Hi all. I know I asked it in some way before, but now I came out in fromt of my GF and we have followup questions.
Here is my story:
So. I recently got into my first relationship and shortly after I discovered that I might have PIED. I am 30,5yo doing M since 12yo. I did it to P since 18yo and excessively and to high speed since 22yo. I realized that its an issue as 28yo. For year and a half (till 29,5) it was reduced, but not much and I did not tracked my progress. Last year was good. I had few minor streaks like 20+ or 50+ and also some 3ish days streaks, but then I did 163 days, then it was month of 2 - 5 days streaks and then it was 20, 2 (twice a day), 2 (twice a day), 18, 3 (twice a day), 23 (today and counting).
So here is the problem:
I got into relationship and she knows it (since yesterday) and she is very supportive. But, last week we tried to have sex, but I failed. During foreplay I lost my arousal. I suddenly stopped being horny and all what comes with it. Just like turning a switch off. We tried it later but then I could not turn myself on back. We also had some talks and whole evening were a bit emotional for me and also it should be my FIRST time (so maybe performance anxiety and stress played some role there). And also I felt that I am in a flatline. So:
- first time (performance anxiety and stress)
- 18 days streak
- emotional evening
- and I started to thinking about what am I doing with my hands etc.
- I were a bit stuffed form our dinner (steak and potatoes + glass of vine)
I am not having morning wood right now when I am alone. When we are cuddling I am kinda aroused and about 50% hard. There is some leakage as well. When we are sleeping during night I usually woke up hard. First week after last FAP I were more hard that I am now, but I guess its flatline hitting me now.
Also I dont have crazy self esteem (its better that it used to be but not great) and phimosis, but my errection is not painful and when I used some toys (in past) I did not had any problems. So I am hoping its just PIED or just some block from my brain.
Here is what I read about how to beat PIED (if thats my case), but its not consistent:
- Ideally I should wait around 90 days to fully recover, or be usable, but I read that only 30 days are really needed without any sex. Then we can start to try fooling around.

RECORDS SUPPLIED:

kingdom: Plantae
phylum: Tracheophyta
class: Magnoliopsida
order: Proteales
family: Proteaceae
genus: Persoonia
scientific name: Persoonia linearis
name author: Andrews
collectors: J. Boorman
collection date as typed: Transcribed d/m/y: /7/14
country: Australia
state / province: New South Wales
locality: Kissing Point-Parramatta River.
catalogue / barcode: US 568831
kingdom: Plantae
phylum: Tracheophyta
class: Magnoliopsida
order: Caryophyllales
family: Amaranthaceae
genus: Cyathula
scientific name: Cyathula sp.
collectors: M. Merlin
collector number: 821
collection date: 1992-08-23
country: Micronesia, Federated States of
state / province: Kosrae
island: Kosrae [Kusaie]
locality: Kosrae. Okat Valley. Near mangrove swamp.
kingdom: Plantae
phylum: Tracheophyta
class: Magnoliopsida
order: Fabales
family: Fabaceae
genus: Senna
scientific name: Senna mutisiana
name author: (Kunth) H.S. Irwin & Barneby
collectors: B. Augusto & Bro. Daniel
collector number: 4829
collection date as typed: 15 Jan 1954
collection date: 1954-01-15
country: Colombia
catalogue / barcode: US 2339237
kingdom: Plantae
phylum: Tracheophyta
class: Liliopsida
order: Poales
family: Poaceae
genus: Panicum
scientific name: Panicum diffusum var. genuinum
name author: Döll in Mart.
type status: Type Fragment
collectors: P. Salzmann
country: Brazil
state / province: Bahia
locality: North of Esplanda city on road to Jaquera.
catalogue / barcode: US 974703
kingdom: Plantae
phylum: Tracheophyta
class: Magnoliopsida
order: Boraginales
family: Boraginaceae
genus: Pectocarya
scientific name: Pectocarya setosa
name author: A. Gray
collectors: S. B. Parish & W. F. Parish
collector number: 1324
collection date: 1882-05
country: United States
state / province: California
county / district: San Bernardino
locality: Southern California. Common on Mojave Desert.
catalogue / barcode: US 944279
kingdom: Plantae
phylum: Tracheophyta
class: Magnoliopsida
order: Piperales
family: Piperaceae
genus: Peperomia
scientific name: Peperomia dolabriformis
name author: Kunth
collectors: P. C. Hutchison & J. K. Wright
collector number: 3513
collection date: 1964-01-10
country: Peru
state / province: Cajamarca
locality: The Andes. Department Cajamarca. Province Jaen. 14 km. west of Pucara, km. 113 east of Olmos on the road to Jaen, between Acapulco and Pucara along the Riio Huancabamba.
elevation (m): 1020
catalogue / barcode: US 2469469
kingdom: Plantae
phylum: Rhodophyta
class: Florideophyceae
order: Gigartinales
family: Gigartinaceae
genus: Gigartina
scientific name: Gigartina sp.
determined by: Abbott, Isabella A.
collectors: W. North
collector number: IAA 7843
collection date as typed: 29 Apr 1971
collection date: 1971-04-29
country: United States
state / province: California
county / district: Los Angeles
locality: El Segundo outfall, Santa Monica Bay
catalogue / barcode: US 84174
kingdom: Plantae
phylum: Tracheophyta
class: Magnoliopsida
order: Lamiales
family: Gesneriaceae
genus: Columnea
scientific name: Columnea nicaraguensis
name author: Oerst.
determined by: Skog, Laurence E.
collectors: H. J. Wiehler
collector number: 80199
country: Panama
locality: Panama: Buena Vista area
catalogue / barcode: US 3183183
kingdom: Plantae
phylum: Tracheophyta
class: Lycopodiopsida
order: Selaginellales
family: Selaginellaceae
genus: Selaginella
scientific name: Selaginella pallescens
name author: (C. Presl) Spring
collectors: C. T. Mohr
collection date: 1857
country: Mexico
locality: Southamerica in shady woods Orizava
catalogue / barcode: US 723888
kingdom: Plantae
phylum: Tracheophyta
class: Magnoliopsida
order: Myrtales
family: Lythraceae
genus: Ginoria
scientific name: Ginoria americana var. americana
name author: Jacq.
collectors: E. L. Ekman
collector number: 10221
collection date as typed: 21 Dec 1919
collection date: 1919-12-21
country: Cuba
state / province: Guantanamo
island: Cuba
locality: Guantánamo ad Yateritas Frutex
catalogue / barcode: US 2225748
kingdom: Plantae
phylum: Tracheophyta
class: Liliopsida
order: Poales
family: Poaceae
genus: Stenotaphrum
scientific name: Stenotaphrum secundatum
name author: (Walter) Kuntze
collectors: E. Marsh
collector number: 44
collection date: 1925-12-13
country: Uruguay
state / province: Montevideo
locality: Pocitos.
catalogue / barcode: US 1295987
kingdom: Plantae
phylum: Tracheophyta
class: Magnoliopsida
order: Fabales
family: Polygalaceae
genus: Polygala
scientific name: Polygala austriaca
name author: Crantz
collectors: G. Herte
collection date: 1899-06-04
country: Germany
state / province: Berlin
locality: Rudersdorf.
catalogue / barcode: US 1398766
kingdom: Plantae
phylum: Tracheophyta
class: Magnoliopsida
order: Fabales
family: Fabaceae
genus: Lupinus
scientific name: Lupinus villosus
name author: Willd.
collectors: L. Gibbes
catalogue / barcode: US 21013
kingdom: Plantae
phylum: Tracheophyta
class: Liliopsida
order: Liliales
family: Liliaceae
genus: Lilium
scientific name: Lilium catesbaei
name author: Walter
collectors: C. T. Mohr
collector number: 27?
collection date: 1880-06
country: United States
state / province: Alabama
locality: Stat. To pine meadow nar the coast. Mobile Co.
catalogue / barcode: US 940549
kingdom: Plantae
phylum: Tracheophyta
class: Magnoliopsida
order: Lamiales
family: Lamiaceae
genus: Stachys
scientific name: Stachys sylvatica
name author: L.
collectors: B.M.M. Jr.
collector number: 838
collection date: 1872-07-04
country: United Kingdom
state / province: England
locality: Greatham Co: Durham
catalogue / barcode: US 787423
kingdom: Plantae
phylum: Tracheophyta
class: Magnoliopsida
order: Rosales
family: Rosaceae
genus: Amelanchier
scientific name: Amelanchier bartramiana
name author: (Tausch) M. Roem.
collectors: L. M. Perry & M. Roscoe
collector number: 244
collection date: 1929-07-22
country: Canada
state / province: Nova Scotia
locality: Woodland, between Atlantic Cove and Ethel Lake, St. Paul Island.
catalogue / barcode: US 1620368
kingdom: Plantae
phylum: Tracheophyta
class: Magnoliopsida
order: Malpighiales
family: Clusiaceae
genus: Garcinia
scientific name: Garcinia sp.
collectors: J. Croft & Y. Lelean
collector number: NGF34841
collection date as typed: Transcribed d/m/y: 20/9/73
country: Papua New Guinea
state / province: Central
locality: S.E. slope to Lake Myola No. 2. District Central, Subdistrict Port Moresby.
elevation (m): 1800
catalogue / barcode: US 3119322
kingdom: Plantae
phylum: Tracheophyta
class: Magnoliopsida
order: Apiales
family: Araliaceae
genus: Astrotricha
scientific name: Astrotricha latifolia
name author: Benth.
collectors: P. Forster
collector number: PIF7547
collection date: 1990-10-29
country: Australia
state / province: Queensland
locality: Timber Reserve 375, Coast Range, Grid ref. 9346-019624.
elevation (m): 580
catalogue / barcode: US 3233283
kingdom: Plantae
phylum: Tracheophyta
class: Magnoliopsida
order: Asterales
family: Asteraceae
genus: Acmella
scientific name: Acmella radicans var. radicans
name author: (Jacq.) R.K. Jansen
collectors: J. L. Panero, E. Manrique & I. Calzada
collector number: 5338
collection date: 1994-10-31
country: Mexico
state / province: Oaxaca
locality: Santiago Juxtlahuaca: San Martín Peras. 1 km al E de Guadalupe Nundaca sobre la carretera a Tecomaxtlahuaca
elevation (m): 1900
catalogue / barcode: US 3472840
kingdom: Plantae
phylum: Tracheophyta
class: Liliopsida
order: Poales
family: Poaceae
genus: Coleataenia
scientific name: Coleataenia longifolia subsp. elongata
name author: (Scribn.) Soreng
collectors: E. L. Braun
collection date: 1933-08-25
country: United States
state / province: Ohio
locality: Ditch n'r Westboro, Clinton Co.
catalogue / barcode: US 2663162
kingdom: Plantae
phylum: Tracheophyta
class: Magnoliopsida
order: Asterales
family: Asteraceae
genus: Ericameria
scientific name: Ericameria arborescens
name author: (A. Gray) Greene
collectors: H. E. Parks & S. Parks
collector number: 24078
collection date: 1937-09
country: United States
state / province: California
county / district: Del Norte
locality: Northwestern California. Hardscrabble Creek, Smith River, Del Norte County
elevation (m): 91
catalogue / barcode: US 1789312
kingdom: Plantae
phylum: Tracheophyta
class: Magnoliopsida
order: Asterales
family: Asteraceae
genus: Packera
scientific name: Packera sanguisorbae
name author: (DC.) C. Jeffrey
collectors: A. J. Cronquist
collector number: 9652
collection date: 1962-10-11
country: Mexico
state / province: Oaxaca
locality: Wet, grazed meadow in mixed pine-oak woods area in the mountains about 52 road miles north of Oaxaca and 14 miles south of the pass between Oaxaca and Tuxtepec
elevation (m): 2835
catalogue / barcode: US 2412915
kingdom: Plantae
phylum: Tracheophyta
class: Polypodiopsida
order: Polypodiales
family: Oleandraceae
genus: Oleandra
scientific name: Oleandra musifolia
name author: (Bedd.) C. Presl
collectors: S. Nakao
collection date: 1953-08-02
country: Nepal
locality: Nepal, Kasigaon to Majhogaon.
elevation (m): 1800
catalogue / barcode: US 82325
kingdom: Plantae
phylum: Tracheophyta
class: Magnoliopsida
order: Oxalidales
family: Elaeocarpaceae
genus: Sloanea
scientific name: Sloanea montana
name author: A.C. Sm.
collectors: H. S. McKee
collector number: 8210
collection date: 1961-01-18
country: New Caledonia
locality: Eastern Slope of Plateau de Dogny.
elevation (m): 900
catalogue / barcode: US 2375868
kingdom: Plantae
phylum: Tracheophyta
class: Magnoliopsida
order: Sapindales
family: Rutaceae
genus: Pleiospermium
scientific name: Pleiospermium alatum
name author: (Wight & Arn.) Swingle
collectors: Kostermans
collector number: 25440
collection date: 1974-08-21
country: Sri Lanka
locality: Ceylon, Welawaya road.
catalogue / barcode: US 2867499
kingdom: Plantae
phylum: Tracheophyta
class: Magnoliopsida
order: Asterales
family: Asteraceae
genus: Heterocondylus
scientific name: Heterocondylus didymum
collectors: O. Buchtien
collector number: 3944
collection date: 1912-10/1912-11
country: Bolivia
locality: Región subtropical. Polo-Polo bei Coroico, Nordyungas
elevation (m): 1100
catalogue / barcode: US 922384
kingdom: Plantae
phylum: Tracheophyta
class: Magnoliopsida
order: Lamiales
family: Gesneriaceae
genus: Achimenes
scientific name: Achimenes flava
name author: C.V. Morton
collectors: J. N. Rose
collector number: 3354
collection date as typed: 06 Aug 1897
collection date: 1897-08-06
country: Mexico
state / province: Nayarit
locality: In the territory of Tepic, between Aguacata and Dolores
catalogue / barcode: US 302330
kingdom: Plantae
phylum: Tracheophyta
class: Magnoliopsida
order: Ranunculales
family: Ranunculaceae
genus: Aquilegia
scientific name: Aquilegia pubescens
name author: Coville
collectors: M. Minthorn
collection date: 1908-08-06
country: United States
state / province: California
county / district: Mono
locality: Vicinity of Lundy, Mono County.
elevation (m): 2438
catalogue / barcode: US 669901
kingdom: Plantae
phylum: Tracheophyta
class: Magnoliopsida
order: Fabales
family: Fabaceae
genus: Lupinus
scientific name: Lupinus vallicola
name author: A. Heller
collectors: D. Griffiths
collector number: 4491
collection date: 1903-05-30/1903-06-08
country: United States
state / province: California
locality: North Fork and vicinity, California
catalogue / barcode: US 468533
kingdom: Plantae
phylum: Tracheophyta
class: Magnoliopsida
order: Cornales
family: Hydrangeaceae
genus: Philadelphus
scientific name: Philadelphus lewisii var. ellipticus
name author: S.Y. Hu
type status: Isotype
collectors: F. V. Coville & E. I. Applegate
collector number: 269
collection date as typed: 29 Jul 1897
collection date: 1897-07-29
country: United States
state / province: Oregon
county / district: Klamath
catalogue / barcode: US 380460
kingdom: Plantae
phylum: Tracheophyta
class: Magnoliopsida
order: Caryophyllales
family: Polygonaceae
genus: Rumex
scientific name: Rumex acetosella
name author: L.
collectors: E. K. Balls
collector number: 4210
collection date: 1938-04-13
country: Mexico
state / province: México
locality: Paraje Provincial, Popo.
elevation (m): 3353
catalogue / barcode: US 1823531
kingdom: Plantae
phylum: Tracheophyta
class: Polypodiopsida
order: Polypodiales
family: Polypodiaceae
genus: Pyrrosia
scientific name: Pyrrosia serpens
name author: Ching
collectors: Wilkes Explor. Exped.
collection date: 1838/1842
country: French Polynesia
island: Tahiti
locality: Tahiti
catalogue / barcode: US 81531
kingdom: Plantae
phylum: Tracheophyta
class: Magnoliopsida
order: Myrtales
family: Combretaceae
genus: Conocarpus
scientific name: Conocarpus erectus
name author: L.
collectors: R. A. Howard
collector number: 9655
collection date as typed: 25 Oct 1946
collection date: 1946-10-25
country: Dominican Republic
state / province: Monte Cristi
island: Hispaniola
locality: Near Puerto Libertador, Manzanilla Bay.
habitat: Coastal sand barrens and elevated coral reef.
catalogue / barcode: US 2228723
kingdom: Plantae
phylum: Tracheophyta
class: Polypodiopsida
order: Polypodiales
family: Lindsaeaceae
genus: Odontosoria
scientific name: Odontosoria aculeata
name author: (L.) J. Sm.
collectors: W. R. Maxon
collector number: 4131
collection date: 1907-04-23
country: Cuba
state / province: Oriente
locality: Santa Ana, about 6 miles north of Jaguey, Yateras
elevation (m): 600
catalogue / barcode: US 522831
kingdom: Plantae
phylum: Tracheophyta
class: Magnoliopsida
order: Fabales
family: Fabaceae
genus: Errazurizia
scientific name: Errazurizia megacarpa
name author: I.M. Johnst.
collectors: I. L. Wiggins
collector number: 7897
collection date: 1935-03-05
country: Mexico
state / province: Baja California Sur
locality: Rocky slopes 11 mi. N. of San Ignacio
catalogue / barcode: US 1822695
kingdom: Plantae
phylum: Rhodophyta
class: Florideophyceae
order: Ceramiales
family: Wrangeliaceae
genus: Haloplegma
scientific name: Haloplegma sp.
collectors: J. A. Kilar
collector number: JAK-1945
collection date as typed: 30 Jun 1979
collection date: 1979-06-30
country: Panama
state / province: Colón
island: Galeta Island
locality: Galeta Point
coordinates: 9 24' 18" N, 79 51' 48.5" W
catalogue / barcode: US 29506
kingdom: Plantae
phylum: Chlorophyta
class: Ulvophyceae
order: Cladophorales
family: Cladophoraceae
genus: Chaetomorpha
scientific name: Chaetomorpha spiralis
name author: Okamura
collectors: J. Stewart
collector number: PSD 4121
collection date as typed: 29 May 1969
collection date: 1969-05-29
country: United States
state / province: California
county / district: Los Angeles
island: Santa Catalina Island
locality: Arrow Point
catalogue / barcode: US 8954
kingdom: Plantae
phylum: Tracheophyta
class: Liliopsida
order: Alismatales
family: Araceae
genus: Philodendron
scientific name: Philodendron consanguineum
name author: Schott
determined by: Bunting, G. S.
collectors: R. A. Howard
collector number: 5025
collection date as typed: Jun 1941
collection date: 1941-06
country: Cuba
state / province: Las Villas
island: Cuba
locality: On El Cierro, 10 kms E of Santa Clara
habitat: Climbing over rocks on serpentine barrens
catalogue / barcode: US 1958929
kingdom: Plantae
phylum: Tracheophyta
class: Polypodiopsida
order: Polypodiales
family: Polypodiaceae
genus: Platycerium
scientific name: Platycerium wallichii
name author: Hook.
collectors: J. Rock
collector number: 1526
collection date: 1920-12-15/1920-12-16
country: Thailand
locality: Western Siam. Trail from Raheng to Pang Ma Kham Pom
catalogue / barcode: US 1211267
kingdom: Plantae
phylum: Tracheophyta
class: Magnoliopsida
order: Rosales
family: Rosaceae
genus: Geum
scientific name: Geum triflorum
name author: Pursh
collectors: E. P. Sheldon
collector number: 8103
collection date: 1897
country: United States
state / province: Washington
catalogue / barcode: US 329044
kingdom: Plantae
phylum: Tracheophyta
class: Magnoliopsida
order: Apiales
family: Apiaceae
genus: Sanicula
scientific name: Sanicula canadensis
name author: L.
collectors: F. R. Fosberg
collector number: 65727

WORK INSTRUCTIONS:
A. List the factors the writer names, in the bulleted list after "So:", as possibly contributing to the failed attempt at sex in the forum post about PIED.
B. Rewrite the paragraph beginning "I am not having morning wood right now" from the forum post about PIED as a short bulleted list that keeps its main facts.

SOLUTIONS TO EACH TASK:
A.
- It was the first time, bringing performance anxiety and stress.
- An 18-day streak
- An emotional evening
- Starting to think about what to do with the hands and similar things
- Feeling a bit stuffed from dinner (steak and potatoes plus a glass of wine)

B.
- No morning wood at present when alone
- While cuddling: somewhat aroused, about 50% hard, with some leakage
- Usually wakes up hard during the night
- Was harder in the first week after the last FAP than now, which the writer guesses is the flatline